Our study showed negative effects of high dose of oxygen, with or without dexamethasone, with higher OI, lower total of cells and DSPL in BALF in our 100 % oxygen groups. In literature hyperoxia-induced lung injury is a well known and studied model [5]. Hyperoxic exposure has been shown to induce apoptosis, as well as necrosis, in different cell lines, and therefore can explain the lower cell count in our 100 % oxygen groups [5, 31]. Furthermore, in our study DSPL in BALF were lower in both 100 % oxygen groups, probably as a result of more lung injury. Another factor which could explain the lower DSPL concentration in BALF may be alveolar cells death due to hyperoxia [32]. DSPL are the derived measure of surfactant which is produced by alveolar cells. In conclusion, hyperoxia, with 100 % oxygen, induced more lung injury and cell death in our study and clinically resulting in worse oxygenation. This negative effect of hyperoxia was not altered significantly by dexamethasone. Although the levels of sRAGE in BALF are elevated at 72 and 96 h in literature [4], the sRAGE levels in BALF and plasma in our study showed no differences between the groups. The primary injury in our lung lavage model is more due to surfactant depletion than injury to alveolar cells, which could explain the lack of effect observed on sRAGE.

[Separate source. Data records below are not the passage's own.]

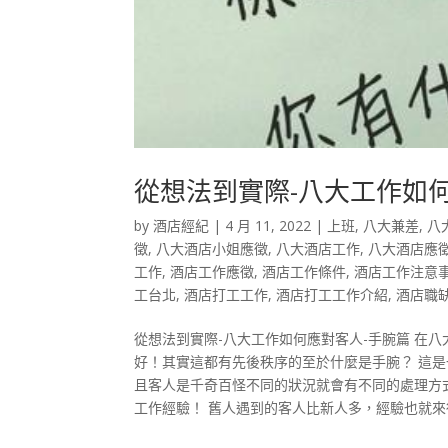
從想法到實際-八大工作如
by
酒店經紀
|
4 月 11, 2022
|
上班
,
八大兼差
,
八
徵
,
八大酒店小姐應徵
,
八大酒店工作
,
八大酒店應
工作
,
酒店工作應徵
,
酒店工作條件
,
酒店工作注意
工台北
,
酒店打工工作
,
酒店打工工作介紹
,
酒店職
從想法到實際-八大工作如何應對客人-手腕篇 在
好！其實這都有先後秩序的至於什麼是手腕？ 這
且客人是千奇百怪不同的狀況就會有不同的處理方
工作經驗！ 舊人遇到的客人比新人多，經驗也就來得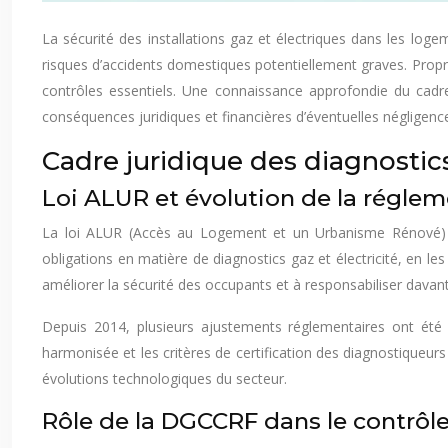
La sécurité des installations gaz et électriques dans les log
risques d’accidents domestiques potentiellement graves. Proprié
contrôles essentiels. Une connaissance approfondie du cadre
conséquences juridiques et financières d’éventuelles négligenc
Cadre juridique des diagnostics
Loi ALUR et évolution de la régle
La loi ALUR (Accès au Logement et un Urbanisme Rénové) de
obligations en matière de diagnostics gaz et électricité, en les
améliorer la sécurité des occupants et à responsabiliser davanta
Depuis 2014, plusieurs ajustements réglementaires ont été a
harmonisée et les critères de certification des diagnostiqueu
évolutions technologiques du secteur.
Rôle de la DGCCRF dans le contrôl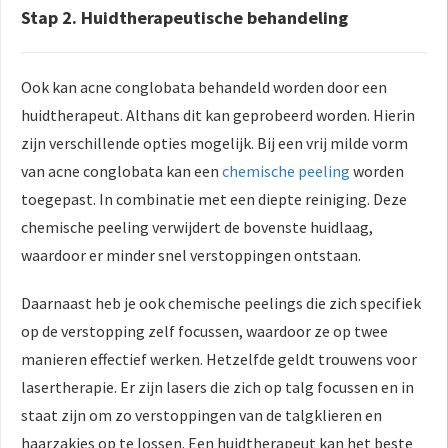
Stap 2. Huidtherapeutische behandeling
Ook kan acne conglobata behandeld worden door een
huidtherapeut. Althans dit kan geprobeerd worden. Hierin
zijn verschillende opties mogelijk. Bij een vrij milde vorm
van acne conglobata kan een
chemische peeling
worden
toegepast. In combinatie met een diepte reiniging. Deze
chemische peeling verwijdert de bovenste huidlaag,
waardoor er minder snel verstoppingen ontstaan.
Daarnaast heb je ook chemische peelings die zich specifiek
op de verstopping zelf focussen, waardoor ze op twee
manieren effectief werken. Hetzelfde geldt trouwens voor
lasertherapie. Er zijn lasers die zich op talg focussen en in
staat zijn om zo verstoppingen van de talgklieren en
haarzakjes op te lossen. Een huidtherapeut kan het beste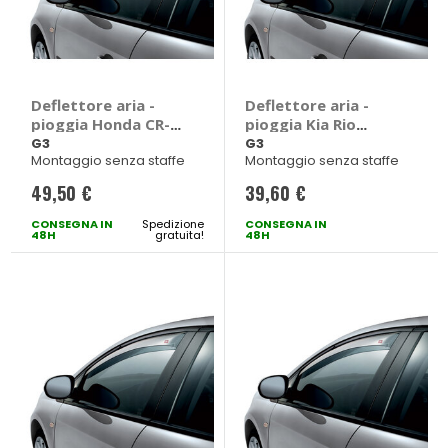
Deflettore aria -
Deflettore aria -
pioggia Honda CR-V
pioggia Kia Rio
2012>2016 - G3
2017> - G3 Kia Rio
G3
G3
Montaggio senza staffe
Montaggio senza staffe
Honda CR-V 2012 >
2017 > 5 porte
2016 5 porte
49,50 €
39,60 €
CONSEGNA IN
Spedizione
CONSEGNA IN
48H
gratuita!
48H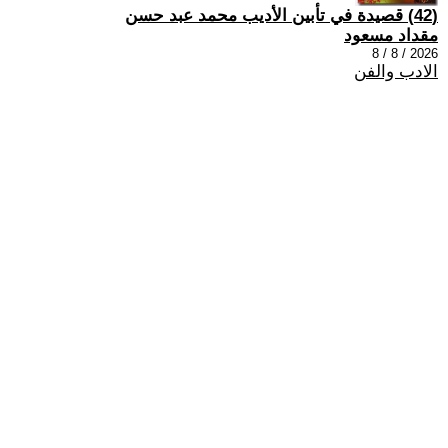
(42) قصيدة في تأبين الأديب محمد عبد حسن
مقداد مسعود
2026 / 8 / 8
الادب والفن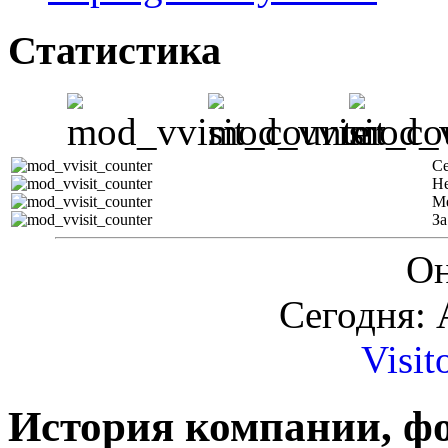
Статистика
С
Н
М
За
Он
Сегодня: 
Visit
История компании, ф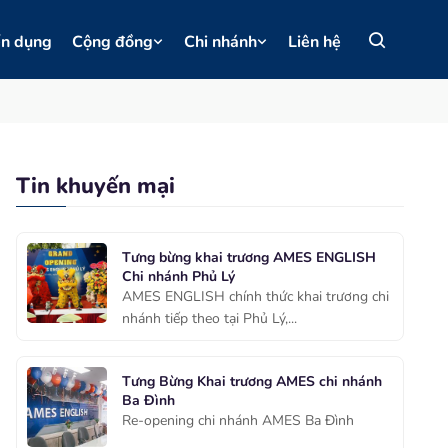
ển dụng
Cộng đồng
Chi nhánh
Liên hệ
Tin khuyến mại
Tưng bừng khai trương AMES ENGLISH
Chi nhánh Phủ Lý
AMES ENGLISH chính thức khai trương chi
nhánh tiếp theo tại Phủ Lý,...
Tưng Bừng Khai trương AMES chi nhánh
Ba Đình
Re-opening chi nhánh AMES Ba Đình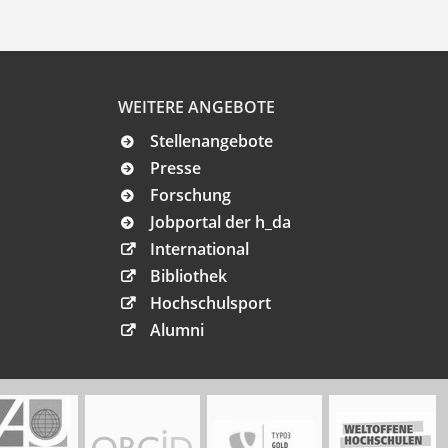
WEITERE ANGEBOTE
Stellenangebote
Presse
Forschung
Jobportal der h_da
International
Bibliothek
Hochschulsport
Alumni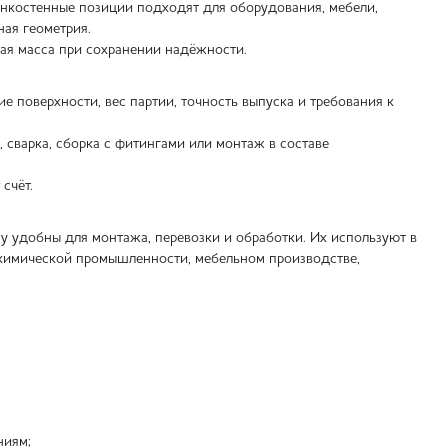
Тонкостенные позиции подходят для оборудования, мебели,
ная геометрия.
ная масса при сохранении надёжности.
е поверхности, вес партии, точность выпуска и требования к
, сварка, сборка с фитингами или монтаж в составе
счёт.
 удобны для монтажа, перевозки и обработки. Их используют в
 химической промышленности, мебельном производстве,
ниям;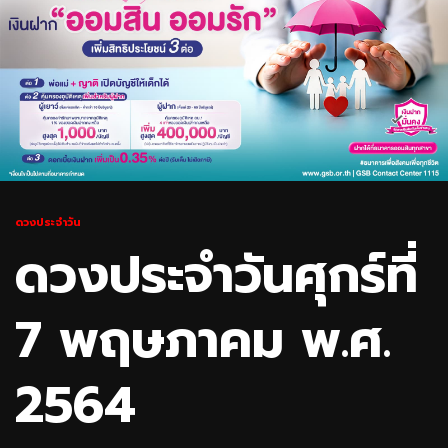
ดวงประจำวัน
ดวงประจำวันศุกร์ที่
7 พฤษภาคม พ.ศ.
2564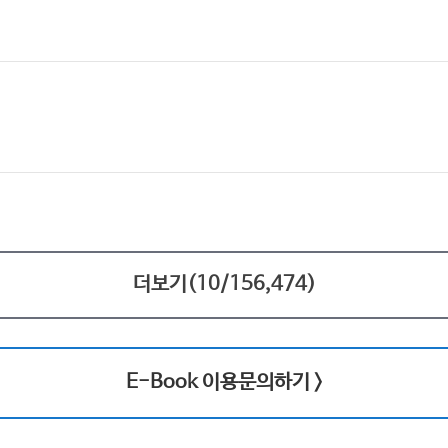
더보기(
10
/
156,474
)
E-Book 이용문의하기 >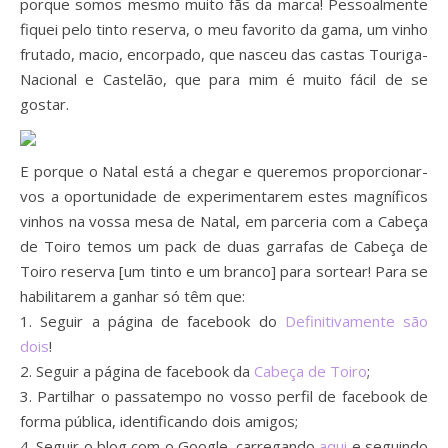
porque somos mesmo muito fãs da marca! Pessoalmente
fiquei pelo tinto reserva, o meu favorito da gama, um vinho
frutado, macio, encorpado, que nasceu das castas Touriga-
Nacional e Castelão, que para mim é muito fácil de se
gostar.
E porque o Natal está a chegar e queremos proporcionar-
vos a oportunidade de experimentarem estes magníficos
vinhos na vossa mesa de Natal, em parceria com a Cabeça
de Toiro temos um pack de duas garrafas de Cabeça de
Toiro reserva [um tinto e um branco] para sortear! Para se
habilitarem a ganhar só têm que:
1. Seguir a página de facebook do
Definitivamente são
dois
!
2. Seguir a página de facebook da
Cabeça de Toiro
;
3. Partilhar o passatempo no vosso perfil de facebook de
forma pública, identificando dois amigos;
4. Seguir o blog com o Google, carregando
aqui
e seguindo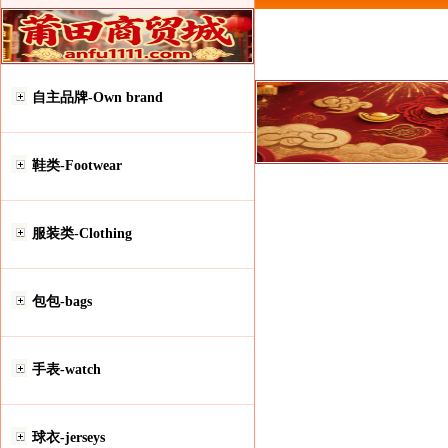
自主品牌-Own brand
鞋类-Footwear
服装类-Clothing
包包-bags
手表-watch
球衣-jerseys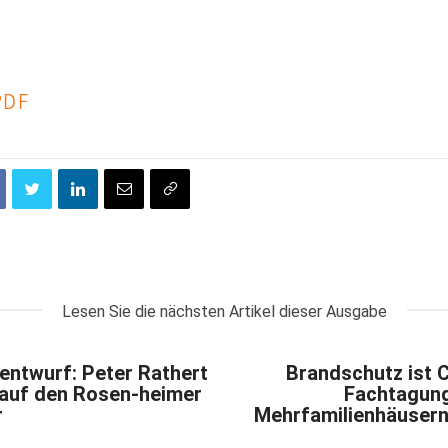
PDF
Lesen Sie die nächsten Artikel dieser Ausgabe
entwurf: Peter Rathert
Brandschutz ist 
 auf den Rosen-heimer
Fachtagung
r
Mehrfamilienhäusern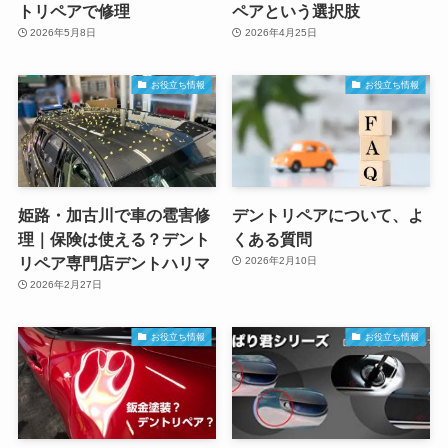
トリペアで修理
ペアという選択肢
2026年5月8日
2026年4月25日
お役立ち情報
お役立ち情報
姫路・加古川で車の雹害修
デントリペアについて、よ
理｜保険は使える？デント
くある質問
リペア専門店デントハリマ
2026年2月10日
2026年2月27日
お役立ち情報
お役立ち情報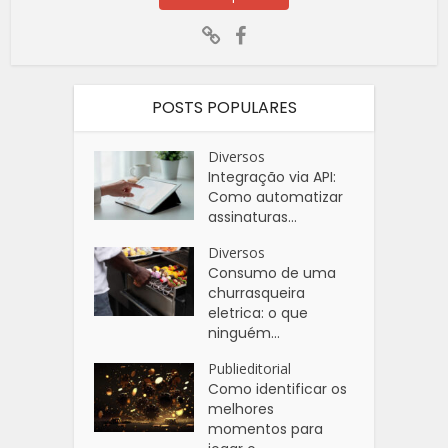
POSTS POPULARES
Diversos
Integração via API:
Como automatizar
assinaturas...
Diversos
Consumo de uma
churrasqueira
eletrica: o que
ninguém...
Publieditorial
Como identificar os
melhores
momentos para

Our study has several limitations which limits the clinical translation. We chose a lung lavage model. This model is a more homogenous lung injury model in which surfactant is depleted, more comparable to ARDS after drowning. This homogenous lung injury gave us the opportunity to do several different tests in different parts of the lung, which represent the injury of the whole lung. Therefore, our results cannot be generalized to human ARDS which is a highly heterogeneous disease group in which different mechanisms and causes of disease are known [33]. All our findings were short-term effects on clinical parameters and lung injury, which we assessed after 3 h in order to limit the confounding effects of long-term mechanical ventilation. Therefore, we cannot extrapolate to long term, more clinical relevant effects, like mortality or total days of mechanical ventilation. We chose an animal study to standardize ARDS, mechanical ventilation, oxygen supply, and treatment time of one dose of systemic dexamethasone. We also decided to define ARDS by a pO2 < 15 kPa, which was done to standardize the conditions in vivo. This, however, implies that the number of lavages per group were different. This may be a cause for different lung injuries in the groups, but there was, however, no significant difference within the 30 % oxygen and 100 % oxygen subgroups. The extrapolation to other corticosteroids, like methylprednisolone, or other doses, higher or lower, is very speculative. Dose studies and comparison of the different type of corticosteroids in longer exposure of ARDS should be done to identify effects of corticosteroids in later phases of ARDS.

Conclusion

Our study showed that corticosteroids did not influence inflammation in early phase ARDS and that hyperoxia aggravated lung injury, which could not be modulated by dexamethasone in early phase ARDS.